Material to process
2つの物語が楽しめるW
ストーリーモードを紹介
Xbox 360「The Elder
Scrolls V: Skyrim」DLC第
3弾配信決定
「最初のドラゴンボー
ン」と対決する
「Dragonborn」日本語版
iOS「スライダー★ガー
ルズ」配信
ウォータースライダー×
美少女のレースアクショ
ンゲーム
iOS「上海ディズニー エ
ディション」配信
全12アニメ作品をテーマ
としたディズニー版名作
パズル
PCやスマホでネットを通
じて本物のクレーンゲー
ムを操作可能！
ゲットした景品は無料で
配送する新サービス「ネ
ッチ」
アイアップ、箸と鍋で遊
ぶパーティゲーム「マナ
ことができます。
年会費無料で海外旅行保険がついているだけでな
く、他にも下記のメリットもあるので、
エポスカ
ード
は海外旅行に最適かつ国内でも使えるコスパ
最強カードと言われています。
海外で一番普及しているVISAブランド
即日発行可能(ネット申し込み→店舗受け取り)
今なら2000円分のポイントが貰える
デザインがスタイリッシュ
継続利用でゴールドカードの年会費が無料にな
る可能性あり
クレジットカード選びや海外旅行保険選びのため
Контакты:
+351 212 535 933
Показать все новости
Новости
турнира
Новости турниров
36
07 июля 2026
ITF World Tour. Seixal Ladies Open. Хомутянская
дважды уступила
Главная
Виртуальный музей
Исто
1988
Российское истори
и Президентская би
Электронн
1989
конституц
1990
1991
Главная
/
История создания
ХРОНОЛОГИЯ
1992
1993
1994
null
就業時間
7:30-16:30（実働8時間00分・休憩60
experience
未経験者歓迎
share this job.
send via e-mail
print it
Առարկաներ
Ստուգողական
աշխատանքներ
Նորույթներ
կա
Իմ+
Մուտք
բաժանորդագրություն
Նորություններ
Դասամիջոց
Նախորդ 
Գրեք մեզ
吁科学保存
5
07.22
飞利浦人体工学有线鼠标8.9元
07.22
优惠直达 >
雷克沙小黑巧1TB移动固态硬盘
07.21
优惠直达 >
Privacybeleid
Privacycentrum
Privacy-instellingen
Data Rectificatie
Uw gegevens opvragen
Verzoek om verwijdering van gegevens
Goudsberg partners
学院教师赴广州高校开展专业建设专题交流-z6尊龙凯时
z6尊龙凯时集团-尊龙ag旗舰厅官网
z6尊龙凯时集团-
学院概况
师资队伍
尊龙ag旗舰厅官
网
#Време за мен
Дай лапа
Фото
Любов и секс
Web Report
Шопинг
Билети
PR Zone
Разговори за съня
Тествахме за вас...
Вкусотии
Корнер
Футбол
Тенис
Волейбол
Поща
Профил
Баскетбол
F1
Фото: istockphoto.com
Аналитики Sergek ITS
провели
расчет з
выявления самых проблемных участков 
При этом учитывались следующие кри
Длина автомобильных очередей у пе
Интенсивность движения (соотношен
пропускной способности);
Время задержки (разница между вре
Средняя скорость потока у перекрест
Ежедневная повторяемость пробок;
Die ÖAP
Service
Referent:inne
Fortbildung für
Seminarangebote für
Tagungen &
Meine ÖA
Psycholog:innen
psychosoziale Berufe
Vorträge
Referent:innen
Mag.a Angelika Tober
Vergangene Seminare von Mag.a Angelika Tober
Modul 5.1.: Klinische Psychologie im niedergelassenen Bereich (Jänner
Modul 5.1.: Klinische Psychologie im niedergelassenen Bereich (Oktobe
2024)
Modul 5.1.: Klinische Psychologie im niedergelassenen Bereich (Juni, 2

Exercise prompt
Please return every line of the material above unchanged and in its original order.

Answer to the exercise
2つの物語が楽しめるW
ストーリーモードを紹介
Xbox 360「The Elder
Scrolls V: Skyrim」DLC第
3弾配信決定
「最初のドラゴンボー
ン」と対決する
「Dragonborn」日本語版
iOS「スライダー★ガー
ルズ」配信
ウォータースライダー×
美少女のレースアクショ
ンゲーム
iOS「上海ディズニー エ
ディション」配信
全12アニメ作品をテーマ
としたディズニー版名作
パズル
PCやスマホでネットを通
じて本物のクレーンゲー
ムを操作可能！
ゲットした景品は無料で
配送する新サービス「ネ
ッチ」
アイアップ、箸と鍋で遊
ぶパーティゲーム「マナ
ことができます。
年会費無料で海外旅行保険がついているだけでな
く、他にも下記のメリットもあるので、
エポスカ
ード
は海外旅行に最適かつ国内でも使えるコスパ
最強カードと言われています。
海外で一番普及しているVISAブランド
即日発行可能(ネット申し込み→店舗受け取り)
今なら2000円分のポイントが貰える
デザインがスタイリッシュ
継続利用でゴールドカードの年会費が無料にな
る可能性あり
クレジットカード選びや海外旅行保険選びのため
Контакты:
+351 212 535 933
Показать все новости
Новости
турнира
Новости турниров
36
07 июля 2026
ITF World Tour. Seixal Ladies Open. Хомутянская
дважды уступила
Главная
Виртуальный музей
Исто
1988
Российское истори
и Президентская би
Электронн
1989
конституц
1990
1991
Главная
/
История создания
ХРОНОЛОГИЯ
1992
1993
1994
null
就業時間
7:30-16:30（実働8時間00分・休憩60
experience
未経験者歓迎
share this job.
send via e-mail
print it
Առարկաներ
Ստուգողական
աշխատանքներ
Նորույթներ
կա
Իմ+
Մուտք
բաժանորդագրություն
Նորություններ
Դասամիջոց
Նախորդ 
Գրեք մեզ
吁科学保存
5
07.22
飞利浦人体工学有线鼠标8.9元
07.22
优惠直达 >
雷克沙小黑巧1TB移动固态硬盘
07.21
优惠直达 >
Privacybeleid
Privacycentrum
Privacy-instellingen
Data Rectificatie
Uw gegevens opvragen
Verzoek om verwijdering van gegevens
Goudsberg partners
学院教师赴广州高校开展专业建设专题交流-z6尊龙凯时
z6尊龙凯时集团-尊龙ag旗舰厅官网
z6尊龙凯时集团-
学院概况
师资队伍
尊龙ag旗舰厅官
网
#Време за мен
Дай лапа
Фото
Любов и секс
Web Report
Шопинг
Билети
PR Zone
Разговори за съня
Тествахме за вас...
Вкусотии
Корнер
Футбол
Тенис
Волейбол
Поща
Профил
Баскетбол
F1
Фото: istockphoto.com
Аналитики Sergek ITS
провели
расчет з
выявления самых проблемных участков 
При этом учитывались следующие кри
Длина автомобильных очередей у пе
Интенсивность движения (соотношен
пропускной способности);
Время задержки (разница между вре
Средняя скорость потока у перекрест
Ежедневная повторяемость пробок;
Die ÖAP
Service
Referent:inne
Fortbildung für
Seminarangebote für
Tagungen &
Meine ÖA
Psycholog:innen
psychosoziale Berufe
Vorträge
Referent:innen
Mag.a Angelika Tober
Vergangene Seminare von Mag.a Angelika Tober
Modul 5.1.: Klinische Psychologie im niedergelassenen Bereich (Jänner
Modul 5.1.: Klinische Psychologie im niedergelassenen Bereich (Oktobe
2024)
Modul 5.1.: Klinische Psychologie im niedergelassenen Bereich (Juni, 2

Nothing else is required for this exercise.